Le juge du référé entre deux feux…
Le Conseil d’État, en l’occurrence juge du référé-liberté, a la lourde mission, en 48 heures, de vérifier la légalité d’une mesure prise dans un contexte explosif. Il va donc interpréter la loi de 1955 modifiée en 2017, à la lumière des faits qu’il peut lui-même vérifier, mais aussi des faits que ne manquera pas de lui faire connaître le gouvernement ou l’autorité de police locale (le Haut-commissaire de la République). Le juge administratif n’étant pas le mieux placé pour enquêter (surtout qu’il s’agit en l’occurrence du Conseil d’État siégeant à Paris), il sera tributaire des informations fournies par le gouvernement. Il est possible que ce dernier dispose d’informations sur les actes de terrorisme en préparation, ou simplement sur un risque d’acte de terrorisme lié aux appels à la haine et à la violence proférés sur TikTok (ces appels étant avérés). C’est là la grande inconnue de ce genre d’affaire : le gouvernement avance des informations que le juge n’est certes pas tenu de croire sur parole, mais prendra-t-il le risque de contrecarrer l’action de l’État dans un contexte si volatile ?
Autre doute : les émeutes sont en général dirigées contre les pouvoirs publics, visés à travers les édifices publics, incendiés, vandalisés. La situation en Nouvelle-Calédonie s’apparente aussi par certains aspects à une guerre civile, une partie de la population s’en prenant à l’autre et inversement, le tout exacerbé par les réseaux et les éventuels manipulateurs en arrière-plan.
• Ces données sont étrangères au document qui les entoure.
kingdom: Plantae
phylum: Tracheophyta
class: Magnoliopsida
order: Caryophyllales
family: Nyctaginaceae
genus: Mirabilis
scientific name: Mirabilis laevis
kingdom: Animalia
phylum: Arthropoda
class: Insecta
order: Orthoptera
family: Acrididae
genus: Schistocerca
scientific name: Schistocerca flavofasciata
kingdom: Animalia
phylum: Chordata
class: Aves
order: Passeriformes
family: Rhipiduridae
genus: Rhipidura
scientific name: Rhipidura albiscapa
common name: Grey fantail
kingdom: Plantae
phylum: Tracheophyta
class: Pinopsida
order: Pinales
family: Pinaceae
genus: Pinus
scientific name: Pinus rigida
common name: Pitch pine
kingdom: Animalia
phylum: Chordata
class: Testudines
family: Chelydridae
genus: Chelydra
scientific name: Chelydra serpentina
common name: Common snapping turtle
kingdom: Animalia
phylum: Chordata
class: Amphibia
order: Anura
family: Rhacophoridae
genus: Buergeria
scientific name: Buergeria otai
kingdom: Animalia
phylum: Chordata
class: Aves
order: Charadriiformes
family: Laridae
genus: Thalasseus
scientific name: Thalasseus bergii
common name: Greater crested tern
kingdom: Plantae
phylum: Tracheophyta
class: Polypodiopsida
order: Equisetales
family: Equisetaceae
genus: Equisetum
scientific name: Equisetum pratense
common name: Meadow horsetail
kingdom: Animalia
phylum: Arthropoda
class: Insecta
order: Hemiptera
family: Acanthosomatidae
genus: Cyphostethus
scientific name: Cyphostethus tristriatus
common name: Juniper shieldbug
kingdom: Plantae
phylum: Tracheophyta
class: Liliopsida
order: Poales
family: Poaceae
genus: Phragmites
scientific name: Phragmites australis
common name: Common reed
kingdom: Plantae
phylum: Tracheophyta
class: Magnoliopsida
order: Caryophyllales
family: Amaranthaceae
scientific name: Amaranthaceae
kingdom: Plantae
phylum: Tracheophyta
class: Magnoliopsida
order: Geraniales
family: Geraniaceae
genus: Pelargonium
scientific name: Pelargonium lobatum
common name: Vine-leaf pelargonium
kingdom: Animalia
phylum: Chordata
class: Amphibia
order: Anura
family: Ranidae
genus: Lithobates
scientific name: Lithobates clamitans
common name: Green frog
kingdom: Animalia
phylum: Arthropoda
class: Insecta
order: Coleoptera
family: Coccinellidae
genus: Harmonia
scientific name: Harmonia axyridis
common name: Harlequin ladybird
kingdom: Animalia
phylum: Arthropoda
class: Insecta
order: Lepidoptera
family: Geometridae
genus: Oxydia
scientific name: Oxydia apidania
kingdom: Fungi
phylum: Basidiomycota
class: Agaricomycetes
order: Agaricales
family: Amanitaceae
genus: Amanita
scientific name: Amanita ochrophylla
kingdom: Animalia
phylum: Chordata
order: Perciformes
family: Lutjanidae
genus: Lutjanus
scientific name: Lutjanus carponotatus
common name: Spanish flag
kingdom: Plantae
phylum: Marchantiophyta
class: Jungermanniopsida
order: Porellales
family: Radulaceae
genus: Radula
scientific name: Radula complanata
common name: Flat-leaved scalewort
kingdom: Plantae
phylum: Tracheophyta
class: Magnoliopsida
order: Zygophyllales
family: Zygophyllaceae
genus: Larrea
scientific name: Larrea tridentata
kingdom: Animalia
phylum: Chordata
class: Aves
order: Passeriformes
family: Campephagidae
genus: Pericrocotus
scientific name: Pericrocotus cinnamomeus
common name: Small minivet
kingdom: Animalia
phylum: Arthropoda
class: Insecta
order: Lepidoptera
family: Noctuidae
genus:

Un juge ne peut-il considérer, dans un tel contexte, qu’il existe un risque de débordement pouvant aller jusqu’au terrorisme ?
Enfin, dernier doute, ne peut-on considérer, comme le fait parfois le juge face à des circonstances exceptionnelles, que le blocage d’un réseau social fait partie des mesures pouvant être prises dans le cadre des pouvoirs de police administrative générale de l’autorité, indépendamment de la loi de 1955 ? Rappelons-nous, par comparaison, que le décret du 16 mars 2020, qui devait confiner tous les français et résidents pour cause de covid-19, n’avait aucune base légale explicite, sinon, comme l’a jugé le Conseil d’État, les « pouvoirs propres » du Premier ministre face à des « circonstances exceptionnelles » (Conseil d’État, 22 décembre 2020).
La question de la proportionnalité du blocage
Si le fondement juridique du blocage occupe la première étape du raisonnement du juge, la seconde étape face à une mesure de restriction des libertés est celle de l’analyse de la mesure elle-même : toute mesure de police doit être, au moment où elle est prononcée, nécessaire, adaptée et proportionnée à l’objectif poursuivi, à savoir rétablir l’ordre.
Si le juge se convainc que TikTok constituait bien un agent d’exacerbation des tensions entre deux communautés, qu’une manipulation étrangère se trouvait derrière, le blocage était d’autant plus nécessaire que les forces de police sur place étaient en nombre notoirement insuffisant. Mais cela signifie aussi que lorsque les renforts seront arrivés, que l’ordre public sera restauré, le blocage ne se justifiera plus.
Une mesure de police est adaptée lorsqu’elle est bien en lien avec le trouble à l’ordre public : or en l’occurrence, il semble, comme dans bien d’autres cas, que TikTok exacerbe les tensions et que le blocage est une mesure en lien avec le but de restaurer l’ordre. Mais dans ce cas, pourquoi ne pas avoir bloqué tous les réseaux posant problème ?
Quant à la proportionnalité de la mesure prise contre le réseau TikTok, l’État devra se défendre devant le juge administratif et le convaincre qu’il n’existait pas de moyens moins attentatoires à la liberté d’expression que le blocage complet, par exemple en limiter la censure à quelques comptes problématiques.